■ Required work ■
Within the data that follows, set down exactly the lines from the one containing "M224,257L234,271L228,276L225,272L217,277L209,266Z" through the one containing "M41,490L66,529L40,546L12,503L19,499L21,503Z", both ends included.

▬▬▬

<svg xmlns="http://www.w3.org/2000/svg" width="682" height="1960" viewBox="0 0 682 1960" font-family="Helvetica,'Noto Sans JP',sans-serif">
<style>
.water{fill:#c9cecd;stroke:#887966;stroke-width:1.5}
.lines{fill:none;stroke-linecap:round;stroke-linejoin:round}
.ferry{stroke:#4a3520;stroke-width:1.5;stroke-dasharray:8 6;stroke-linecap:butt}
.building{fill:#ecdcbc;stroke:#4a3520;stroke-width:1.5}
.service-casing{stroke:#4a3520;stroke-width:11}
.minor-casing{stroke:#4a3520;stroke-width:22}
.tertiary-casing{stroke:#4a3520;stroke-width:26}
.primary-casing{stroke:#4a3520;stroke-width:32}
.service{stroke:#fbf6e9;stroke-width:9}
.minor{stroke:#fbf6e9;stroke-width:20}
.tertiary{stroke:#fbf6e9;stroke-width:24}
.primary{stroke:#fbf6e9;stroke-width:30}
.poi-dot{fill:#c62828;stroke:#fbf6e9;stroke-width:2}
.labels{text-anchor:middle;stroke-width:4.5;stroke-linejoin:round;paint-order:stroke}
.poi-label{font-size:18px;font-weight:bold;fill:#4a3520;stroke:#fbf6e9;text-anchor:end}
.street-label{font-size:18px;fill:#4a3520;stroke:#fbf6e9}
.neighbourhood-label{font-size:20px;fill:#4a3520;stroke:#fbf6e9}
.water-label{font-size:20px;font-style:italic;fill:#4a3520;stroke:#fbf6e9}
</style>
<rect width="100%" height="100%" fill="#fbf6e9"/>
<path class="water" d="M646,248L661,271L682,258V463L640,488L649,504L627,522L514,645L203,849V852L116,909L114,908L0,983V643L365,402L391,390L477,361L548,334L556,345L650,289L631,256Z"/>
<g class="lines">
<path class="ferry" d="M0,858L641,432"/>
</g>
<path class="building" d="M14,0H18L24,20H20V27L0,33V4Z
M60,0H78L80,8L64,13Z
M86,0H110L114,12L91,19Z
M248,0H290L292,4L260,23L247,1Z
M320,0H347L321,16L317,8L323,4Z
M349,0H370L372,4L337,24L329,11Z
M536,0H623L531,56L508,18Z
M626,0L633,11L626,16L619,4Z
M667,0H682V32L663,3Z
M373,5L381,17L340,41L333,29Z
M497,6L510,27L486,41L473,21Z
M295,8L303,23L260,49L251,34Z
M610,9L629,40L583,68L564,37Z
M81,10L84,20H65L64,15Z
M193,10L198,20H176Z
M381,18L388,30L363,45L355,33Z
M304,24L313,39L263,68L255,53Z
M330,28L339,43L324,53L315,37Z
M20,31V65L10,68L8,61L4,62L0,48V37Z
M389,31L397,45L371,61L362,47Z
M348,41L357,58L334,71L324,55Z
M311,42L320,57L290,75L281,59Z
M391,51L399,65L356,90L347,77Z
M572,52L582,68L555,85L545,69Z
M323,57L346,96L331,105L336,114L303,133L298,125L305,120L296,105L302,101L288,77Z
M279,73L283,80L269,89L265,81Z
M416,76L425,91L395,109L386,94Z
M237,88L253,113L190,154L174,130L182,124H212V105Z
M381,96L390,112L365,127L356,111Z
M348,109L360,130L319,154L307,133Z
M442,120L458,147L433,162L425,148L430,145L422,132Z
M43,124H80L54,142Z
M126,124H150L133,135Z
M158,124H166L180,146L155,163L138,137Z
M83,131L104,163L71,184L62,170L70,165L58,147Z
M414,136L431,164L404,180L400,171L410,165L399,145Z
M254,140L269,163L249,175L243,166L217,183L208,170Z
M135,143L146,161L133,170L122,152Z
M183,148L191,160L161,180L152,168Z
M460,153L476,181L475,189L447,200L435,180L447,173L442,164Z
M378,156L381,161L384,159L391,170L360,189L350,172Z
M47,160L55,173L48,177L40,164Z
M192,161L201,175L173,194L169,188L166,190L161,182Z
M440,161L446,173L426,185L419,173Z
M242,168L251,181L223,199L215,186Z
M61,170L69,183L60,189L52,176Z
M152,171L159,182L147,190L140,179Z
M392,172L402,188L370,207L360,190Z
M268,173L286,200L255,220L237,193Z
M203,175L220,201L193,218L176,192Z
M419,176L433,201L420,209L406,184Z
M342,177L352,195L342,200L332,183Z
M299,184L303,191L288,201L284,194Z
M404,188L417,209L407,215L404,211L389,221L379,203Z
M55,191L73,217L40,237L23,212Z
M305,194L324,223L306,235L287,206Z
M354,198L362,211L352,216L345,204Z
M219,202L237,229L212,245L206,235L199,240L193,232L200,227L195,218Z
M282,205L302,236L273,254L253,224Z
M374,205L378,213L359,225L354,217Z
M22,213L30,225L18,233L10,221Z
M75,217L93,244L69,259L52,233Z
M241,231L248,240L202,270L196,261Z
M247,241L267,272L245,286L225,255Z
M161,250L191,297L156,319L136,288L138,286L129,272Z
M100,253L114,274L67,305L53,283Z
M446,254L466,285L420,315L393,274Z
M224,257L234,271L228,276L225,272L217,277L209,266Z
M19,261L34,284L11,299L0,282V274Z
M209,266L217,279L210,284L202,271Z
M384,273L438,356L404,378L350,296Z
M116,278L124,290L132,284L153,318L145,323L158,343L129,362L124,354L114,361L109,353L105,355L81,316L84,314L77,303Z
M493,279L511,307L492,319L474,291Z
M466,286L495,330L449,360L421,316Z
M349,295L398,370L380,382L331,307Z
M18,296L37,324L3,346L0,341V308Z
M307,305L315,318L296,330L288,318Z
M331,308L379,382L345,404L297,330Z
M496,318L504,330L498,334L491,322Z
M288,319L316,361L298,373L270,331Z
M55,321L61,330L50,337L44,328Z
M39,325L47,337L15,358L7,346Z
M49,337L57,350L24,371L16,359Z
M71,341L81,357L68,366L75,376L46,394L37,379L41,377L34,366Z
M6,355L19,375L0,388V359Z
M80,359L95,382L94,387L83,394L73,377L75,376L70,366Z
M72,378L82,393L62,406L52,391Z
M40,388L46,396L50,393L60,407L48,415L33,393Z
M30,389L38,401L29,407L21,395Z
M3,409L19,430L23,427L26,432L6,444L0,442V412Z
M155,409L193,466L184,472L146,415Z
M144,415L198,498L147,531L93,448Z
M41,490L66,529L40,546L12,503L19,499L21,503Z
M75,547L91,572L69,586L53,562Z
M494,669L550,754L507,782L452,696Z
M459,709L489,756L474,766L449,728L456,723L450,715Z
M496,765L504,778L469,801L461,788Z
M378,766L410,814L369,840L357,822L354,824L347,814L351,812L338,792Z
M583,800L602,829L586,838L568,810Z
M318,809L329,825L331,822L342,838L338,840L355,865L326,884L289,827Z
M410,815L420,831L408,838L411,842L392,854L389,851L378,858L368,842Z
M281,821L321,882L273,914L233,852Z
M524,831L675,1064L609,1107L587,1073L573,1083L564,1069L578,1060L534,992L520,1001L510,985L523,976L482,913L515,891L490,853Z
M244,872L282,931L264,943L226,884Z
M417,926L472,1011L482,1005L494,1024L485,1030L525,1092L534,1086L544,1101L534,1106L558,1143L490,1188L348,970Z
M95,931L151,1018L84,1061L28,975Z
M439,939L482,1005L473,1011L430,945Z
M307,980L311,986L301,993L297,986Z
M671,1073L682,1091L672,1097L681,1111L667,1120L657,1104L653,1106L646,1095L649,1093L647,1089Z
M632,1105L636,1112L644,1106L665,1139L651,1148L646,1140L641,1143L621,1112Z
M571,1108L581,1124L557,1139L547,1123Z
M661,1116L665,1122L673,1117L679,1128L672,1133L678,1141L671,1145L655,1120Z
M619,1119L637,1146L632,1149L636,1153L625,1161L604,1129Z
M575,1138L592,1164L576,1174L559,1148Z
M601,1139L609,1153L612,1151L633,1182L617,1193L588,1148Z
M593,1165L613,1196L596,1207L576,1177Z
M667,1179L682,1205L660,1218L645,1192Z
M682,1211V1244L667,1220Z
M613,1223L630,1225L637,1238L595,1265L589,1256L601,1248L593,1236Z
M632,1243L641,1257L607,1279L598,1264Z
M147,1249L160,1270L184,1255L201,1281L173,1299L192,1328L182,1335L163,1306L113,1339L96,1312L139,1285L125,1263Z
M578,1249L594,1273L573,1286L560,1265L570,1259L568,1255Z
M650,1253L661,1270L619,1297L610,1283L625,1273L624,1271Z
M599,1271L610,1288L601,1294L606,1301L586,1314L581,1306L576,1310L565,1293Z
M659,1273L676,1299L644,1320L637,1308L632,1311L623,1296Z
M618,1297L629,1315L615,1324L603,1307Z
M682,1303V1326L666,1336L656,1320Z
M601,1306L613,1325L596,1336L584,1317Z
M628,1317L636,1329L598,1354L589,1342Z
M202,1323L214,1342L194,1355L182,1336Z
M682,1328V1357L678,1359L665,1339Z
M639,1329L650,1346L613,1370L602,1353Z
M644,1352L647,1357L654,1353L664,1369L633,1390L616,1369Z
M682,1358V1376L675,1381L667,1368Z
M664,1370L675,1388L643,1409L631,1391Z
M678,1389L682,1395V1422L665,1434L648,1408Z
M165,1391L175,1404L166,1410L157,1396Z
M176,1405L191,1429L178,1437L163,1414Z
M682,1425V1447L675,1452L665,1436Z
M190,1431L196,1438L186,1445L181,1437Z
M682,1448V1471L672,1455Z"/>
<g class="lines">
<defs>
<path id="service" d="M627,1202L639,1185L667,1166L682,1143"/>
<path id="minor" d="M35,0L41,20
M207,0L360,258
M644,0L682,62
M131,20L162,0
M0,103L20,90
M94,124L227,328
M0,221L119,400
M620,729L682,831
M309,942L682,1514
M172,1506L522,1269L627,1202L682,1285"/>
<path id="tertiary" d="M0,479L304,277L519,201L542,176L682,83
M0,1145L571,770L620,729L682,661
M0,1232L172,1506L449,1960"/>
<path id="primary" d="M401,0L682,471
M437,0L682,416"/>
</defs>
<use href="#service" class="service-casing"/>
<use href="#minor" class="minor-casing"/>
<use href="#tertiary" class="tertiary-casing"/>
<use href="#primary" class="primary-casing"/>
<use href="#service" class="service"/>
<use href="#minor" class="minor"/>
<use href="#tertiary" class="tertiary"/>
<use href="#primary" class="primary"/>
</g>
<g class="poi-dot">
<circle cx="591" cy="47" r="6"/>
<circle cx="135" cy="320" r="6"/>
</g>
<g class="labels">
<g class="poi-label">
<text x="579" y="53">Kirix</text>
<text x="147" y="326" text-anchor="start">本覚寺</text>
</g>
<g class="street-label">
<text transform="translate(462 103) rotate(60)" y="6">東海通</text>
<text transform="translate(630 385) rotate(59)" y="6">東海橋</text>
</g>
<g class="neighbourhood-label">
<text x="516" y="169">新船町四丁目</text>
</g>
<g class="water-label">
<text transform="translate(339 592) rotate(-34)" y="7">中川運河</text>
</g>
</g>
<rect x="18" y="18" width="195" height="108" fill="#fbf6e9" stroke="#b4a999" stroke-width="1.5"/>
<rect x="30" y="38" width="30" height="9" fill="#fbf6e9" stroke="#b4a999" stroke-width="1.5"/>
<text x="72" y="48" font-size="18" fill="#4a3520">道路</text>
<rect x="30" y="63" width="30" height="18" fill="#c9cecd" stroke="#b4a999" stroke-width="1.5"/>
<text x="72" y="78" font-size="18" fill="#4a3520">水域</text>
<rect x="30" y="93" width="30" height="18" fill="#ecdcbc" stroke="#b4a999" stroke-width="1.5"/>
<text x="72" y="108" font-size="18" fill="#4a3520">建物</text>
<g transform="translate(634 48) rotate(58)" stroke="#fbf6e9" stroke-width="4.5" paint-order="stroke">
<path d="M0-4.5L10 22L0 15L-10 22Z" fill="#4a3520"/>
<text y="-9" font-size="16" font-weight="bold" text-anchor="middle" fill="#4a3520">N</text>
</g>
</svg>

▬▬▬

■ Answer area ■
M224,257L234,271L228,276L225,272L217,277L209,266Z
M19,261L34,284L11,299L0,282V274Z
M209,266L217,279L210,284L202,271Z
M384,273L438,356L404,378L350,296Z
M116,278L124,290L132,284L153,318L145,323L158,343L129,362L124,354L114,361L109,353L105,355L81,316L84,314L77,303Z
M493,279L511,307L492,319L474,291Z
M466,286L495,330L449,360L421,316Z
M349,295L398,370L380,382L331,307Z
M18,296L37,324L3,346L0,341V308Z
M307,305L315,318L296,330L288,318Z
M331,308L379,382L345,404L297,330Z
M496,318L504,330L498,334L491,322Z
M288,319L316,361L298,373L270,331Z
M55,321L61,330L50,337L44,328Z
M39,325L47,337L15,358L7,346Z
M49,337L57,350L24,371L16,359Z
M71,341L81,357L68,366L75,376L46,394L37,379L41,377L34,366Z
M6,355L19,375L0,388V359Z
M80,359L95,382L94,387L83,394L73,377L75,376L70,366Z
M72,378L82,393L62,406L52,391Z
M40,388L46,396L50,393L60,407L48,415L33,393Z
M30,389L38,401L29,407L21,395Z
M3,409L19,430L23,427L26,432L6,444L0,442V412Z
M155,409L193,466L184,472L146,415Z
M144,415L198,498L147,531L93,448Z
M41,490L66,529L40,546L12,503L19,499L21,503Z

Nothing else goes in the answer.